- PROBLEM TO WORK ON
Check each line of the entries below for the word "pixels", and copy out the ones that have it.

[[ INPUT, beginning ]]

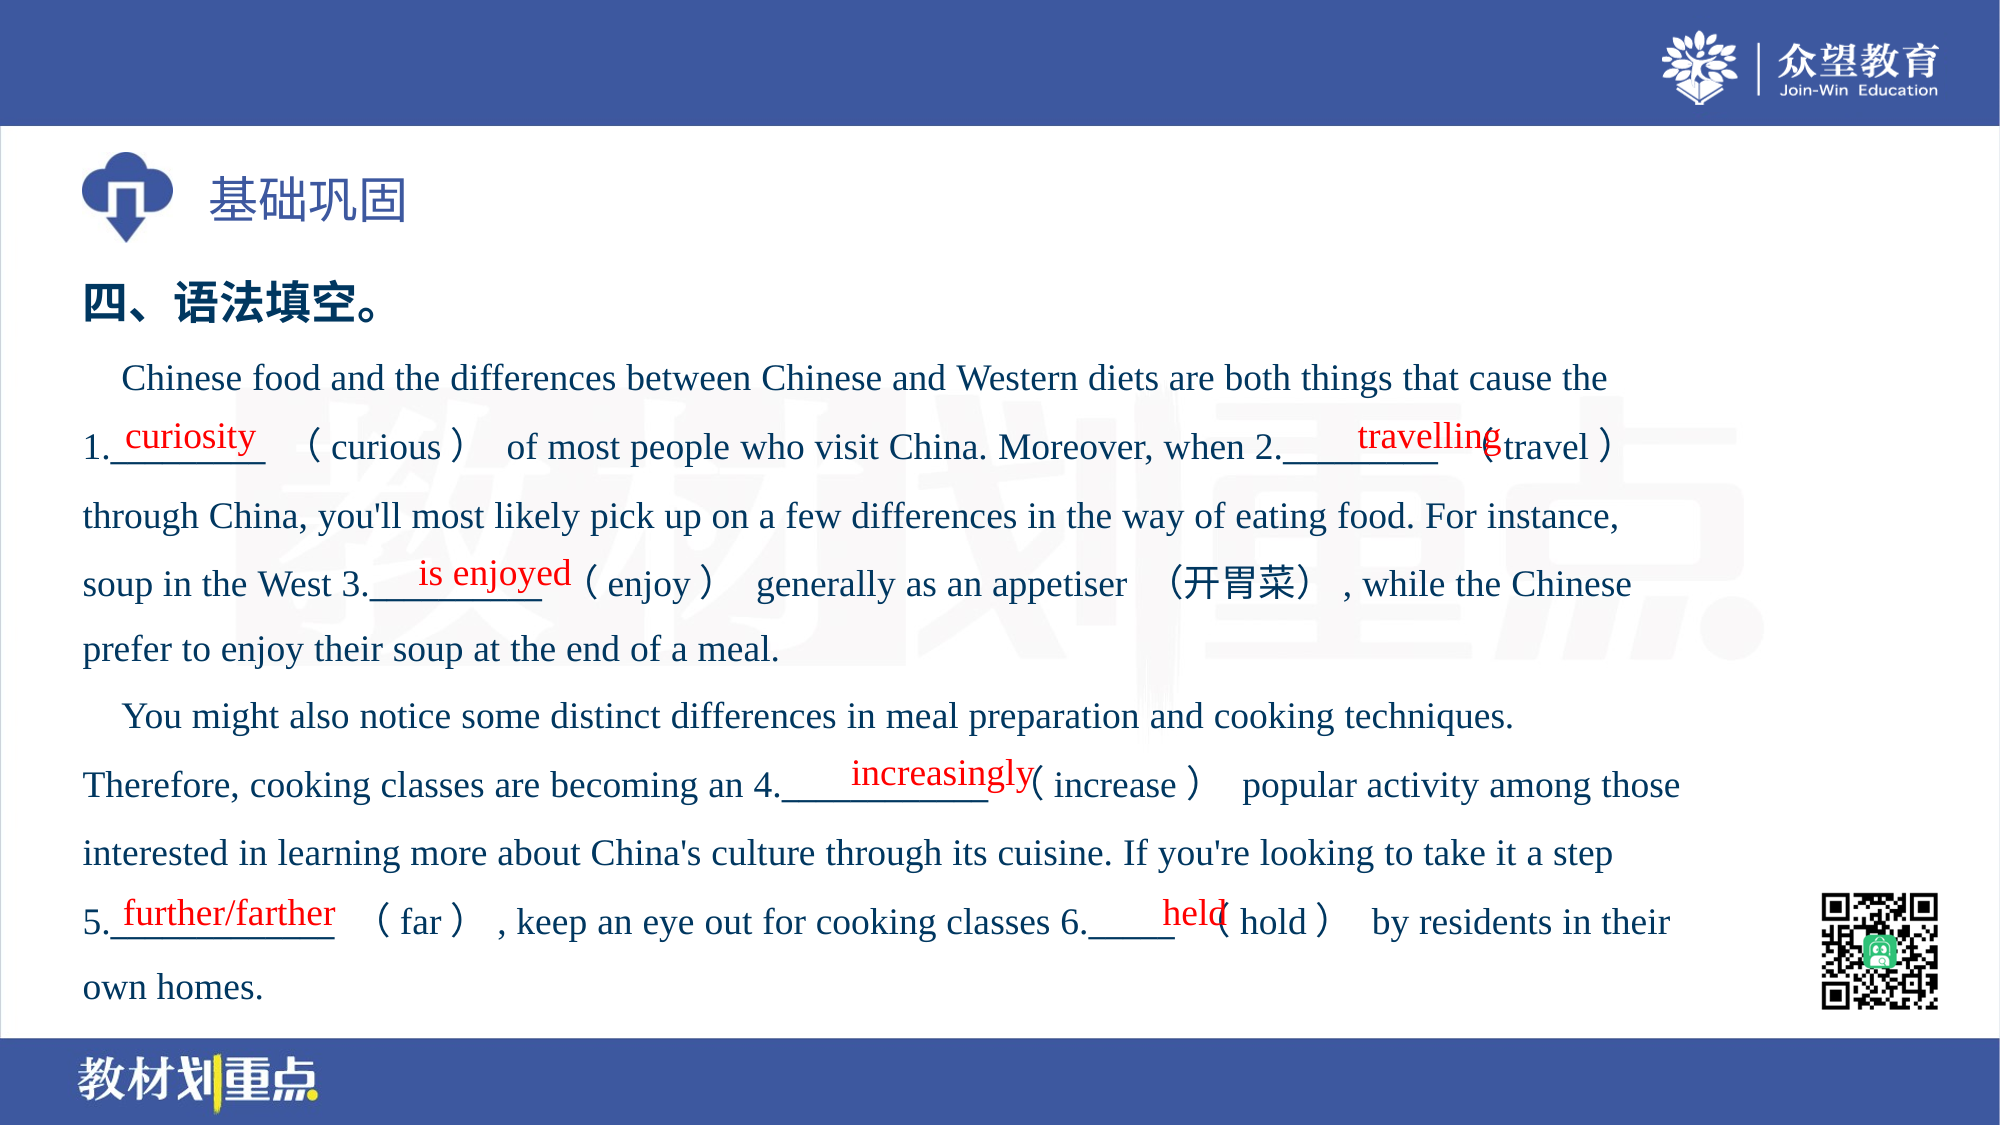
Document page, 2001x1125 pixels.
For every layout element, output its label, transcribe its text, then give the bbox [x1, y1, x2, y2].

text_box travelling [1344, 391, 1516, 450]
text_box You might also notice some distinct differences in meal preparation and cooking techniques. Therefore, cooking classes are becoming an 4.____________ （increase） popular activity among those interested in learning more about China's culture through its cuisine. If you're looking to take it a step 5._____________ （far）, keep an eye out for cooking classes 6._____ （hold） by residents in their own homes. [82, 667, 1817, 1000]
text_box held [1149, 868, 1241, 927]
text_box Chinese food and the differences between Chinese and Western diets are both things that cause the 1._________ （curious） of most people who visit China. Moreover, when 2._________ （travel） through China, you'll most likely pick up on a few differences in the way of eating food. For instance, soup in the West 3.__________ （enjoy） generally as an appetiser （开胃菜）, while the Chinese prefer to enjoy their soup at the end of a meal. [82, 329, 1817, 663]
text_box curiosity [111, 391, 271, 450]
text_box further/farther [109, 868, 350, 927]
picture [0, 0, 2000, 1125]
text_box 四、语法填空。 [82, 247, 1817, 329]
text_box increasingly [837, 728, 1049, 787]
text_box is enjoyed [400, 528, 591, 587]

[[ INPUT, end ]]
[[ INPUT, beginning ]]

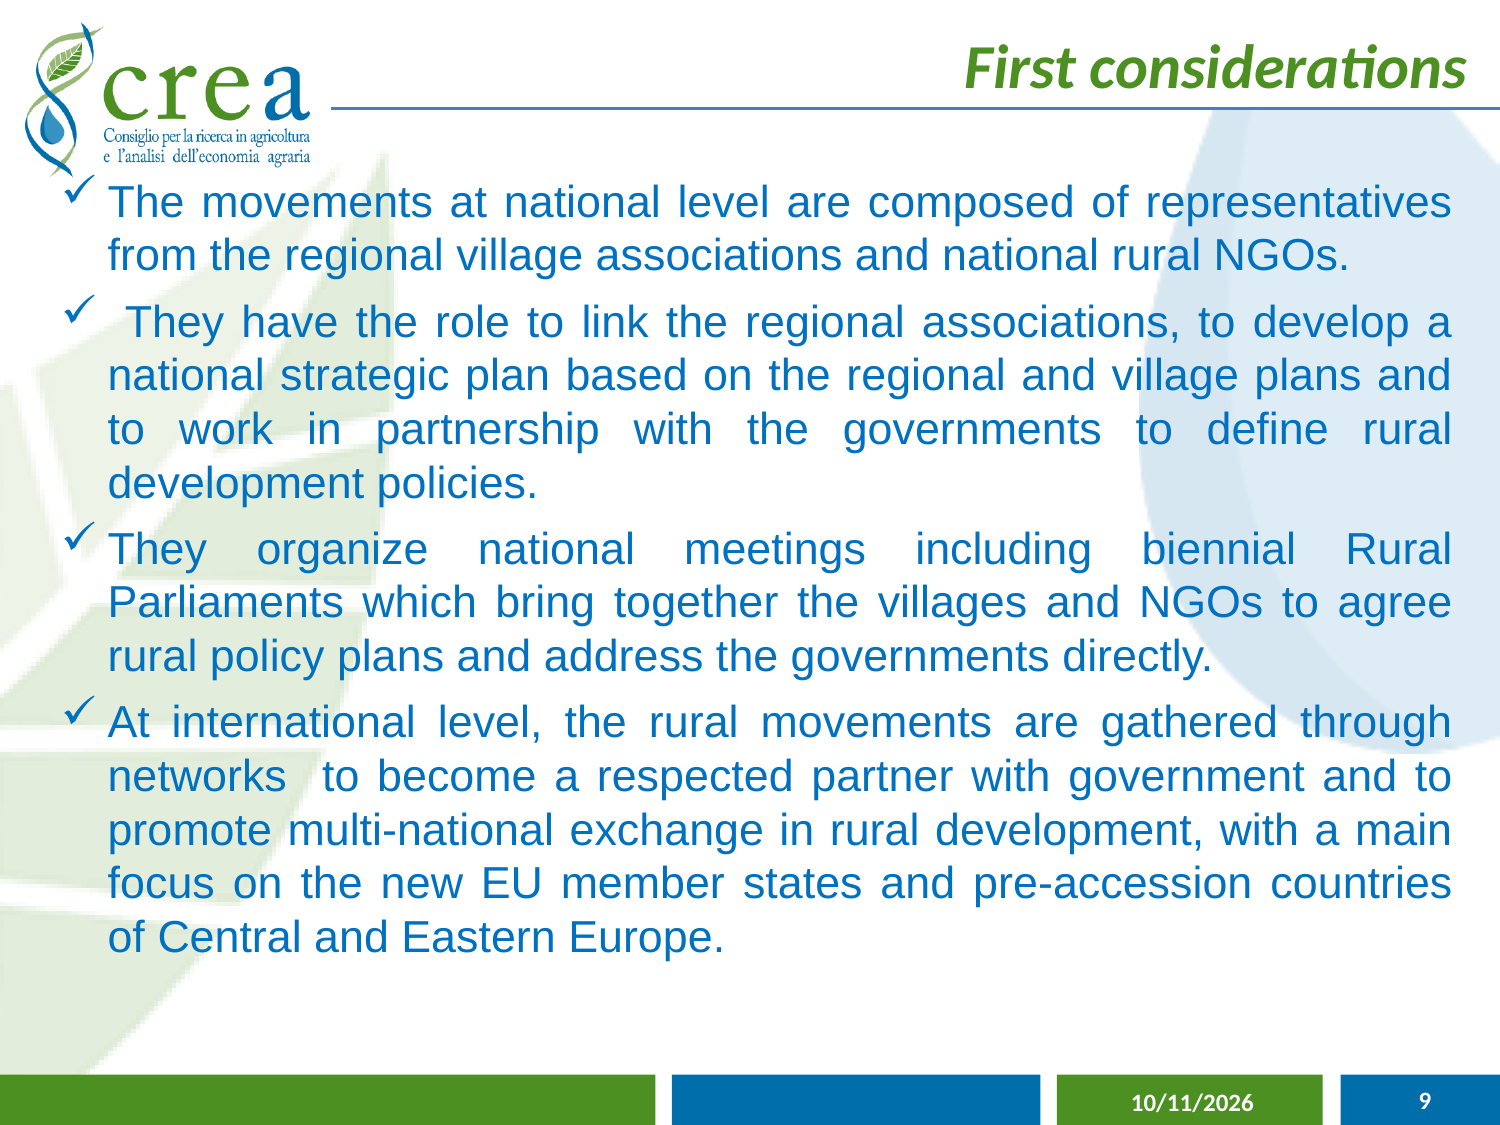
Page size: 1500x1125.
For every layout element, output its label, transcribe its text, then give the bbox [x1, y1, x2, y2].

[[ INPUT, end ]]
[[ INPUT, beginning ]]

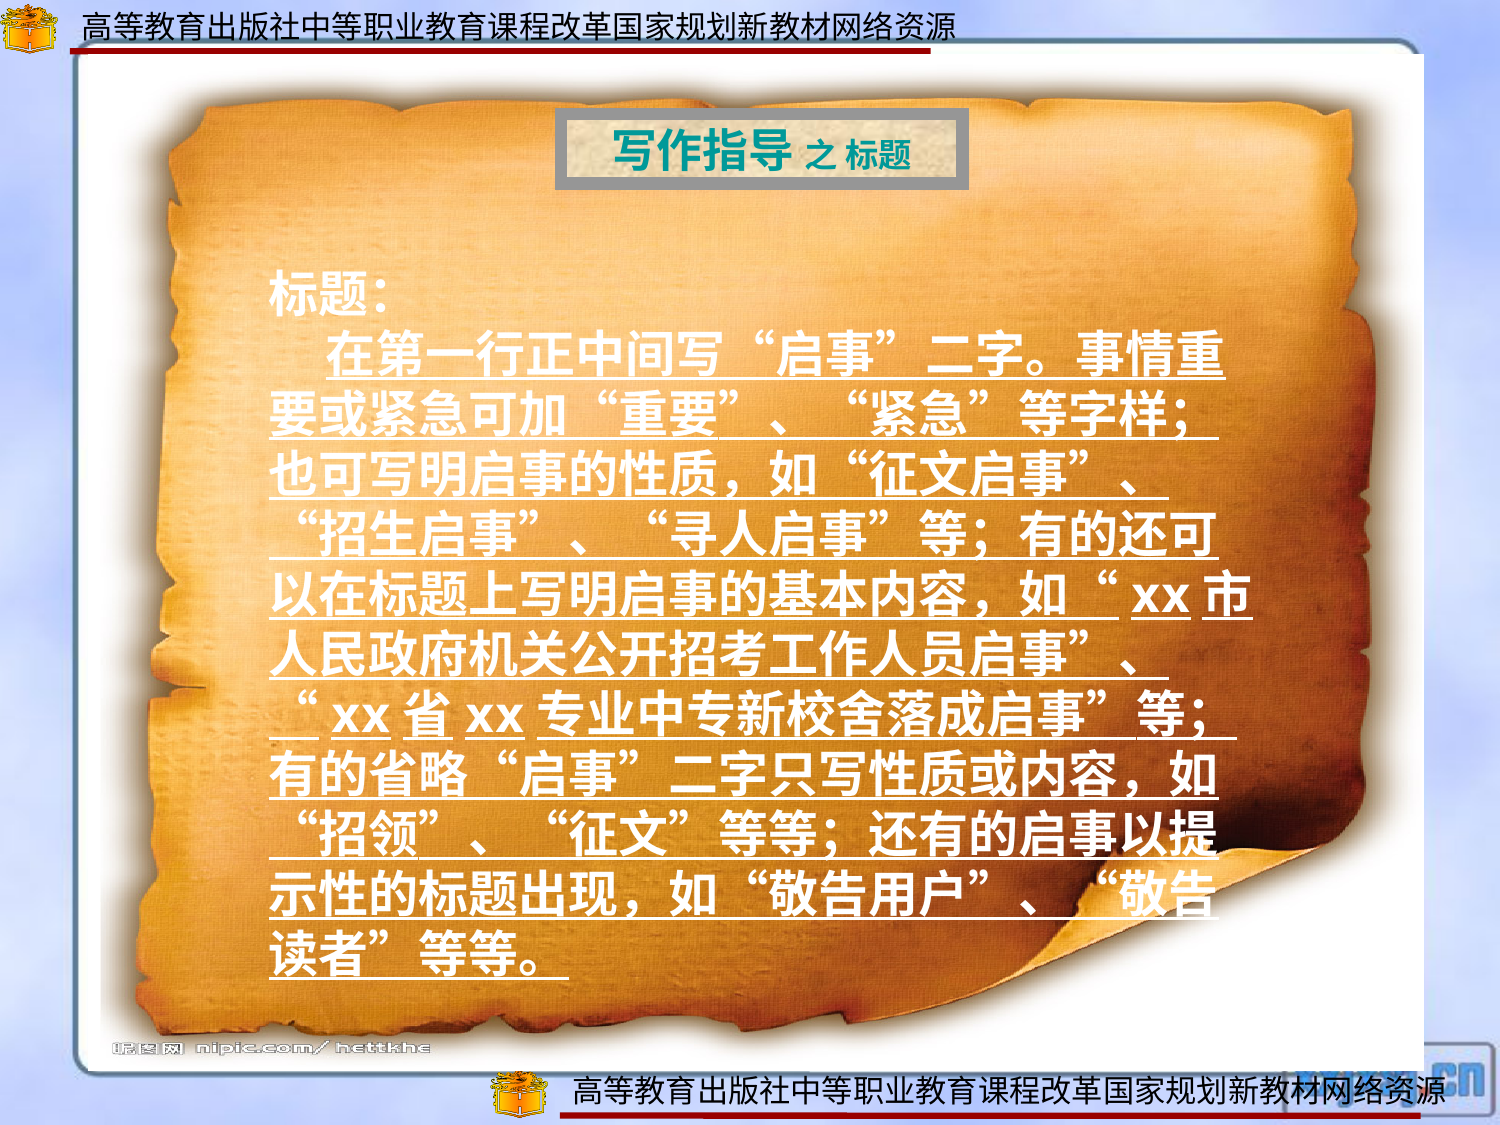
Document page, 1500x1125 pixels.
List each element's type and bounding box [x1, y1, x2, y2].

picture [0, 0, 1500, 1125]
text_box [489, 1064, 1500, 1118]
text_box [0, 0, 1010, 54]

[[ INPUT, end ]]

- THE ANSWER
Document page, 2001x1125 pixels.
Document page, 1500x1125 pixels.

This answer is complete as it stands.